The white/black hero thing can still be very difficult. Often when the non-standard course is taken it is extremely obvious and comes off a bit insincere. I like to think we are getting to a place where race and role are not necessarily bound to one another. One of the actresses from "The Muthers" was talking about how the characters in that film did not have to be black, they just happened to be black. Certainly the filmmakers were going for the Blaxploitation market, but I assume (without having seen it) that she was right. It was perhaps either Jeannie Bell or Jayne Kennedy in the semi-awesome documentary "Machete Maidens Unleashed" (streams on Netflix).

Renee said...

Funny how I didn't really connect the "white savior" story to this as we were watching it. And I went in fully conscious of the fact that this was going to be Africa filtered through the lens of a couple of white British guys, so I was on the lookout for that. But my focus drifted more to the violence, and who was perpetrating it against whom, and also towards how the environment was used (they were definitely pushing the "exoticness" of the setting to create a sense of unfamiliarity, which is channeled through the white viewpoint character*) and somehow the rest just sort of fell be the wayside for me. Probably didn't help that I was dead exhausted by the time we got around to watching it.

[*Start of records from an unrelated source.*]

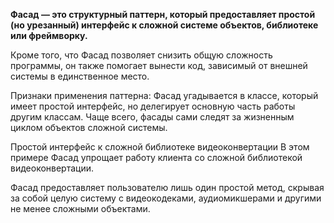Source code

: **Фасад — это структурный паттерн, который предоставляет простой (но урезанный)
интерфейс к сложной системе объектов, библиотеке или фреймворку.**

Кроме того, что Фасад позволяет снизить общую сложность программы,
он также помогает вынести код, зависимый от внешней системы в единственное место.

Признаки применения паттерна: Фасад угадывается в классе, который имеет простой интерфейс,
но делегирует основную часть работы другим классам.
Чаще всего, фасады сами следят за жизненным циклом объектов сложной системы.



Простой интерфейс к сложной библиотеке видеоконвертации
В этом примере Фасад упрощает работу клиента со сложной библиотекой видеоконвертации.

Фасад предоставляет пользователю лишь один простой метод,
скрывая за собой целую систему с видеокодеками, аудиомикшерами и другими не менее сложными объектами.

Thinking about it now though, even if different choices had been made, I wonder how successful it would have been in executing them...it's obviously not impossible for the Fords to have told the kind of story you suggest here, but I'm always skeptical when one group tries to take on a narrative outside their own lived experience. I mean, I don't know the Fords at all, but I think their protagonist is more representative of them than any other choice they could have made. That's not really a defense of what does appear on screen, but rather makes me question whether they were the right people to make this particular film.

Tonally, The Dead hits the buttons I like in a zombie movie. It conveys a sense of dread and hopelessness. And I can't deny that my unfamiliarity with the African setting, combined with my fairly typical USian understanding of Africa, contributed to that. But I do wonder what an African zombie film made by someone who was less of an outsider would have looked like.

* In writing this, I started to question whether I was just making vast presumptions about the Ford bros. Turns out I'm not; they specifically say they chose Africa both for its beauty and because it was an exotic location most of the audience would be unfamiliar with, and their protagonist because they really wanted to push the "fish out of water" story. Link provided below. I don't think these things are totally invalid in a horror movie - rather, I think exploring the notion of why we find other places and other humans scary to be totally worthwhile - but I'm not sure The Dead achieved any useful commentary in that way. I'm still thinking about it, and I may need to watch the film again (I was really was tired when I watched this).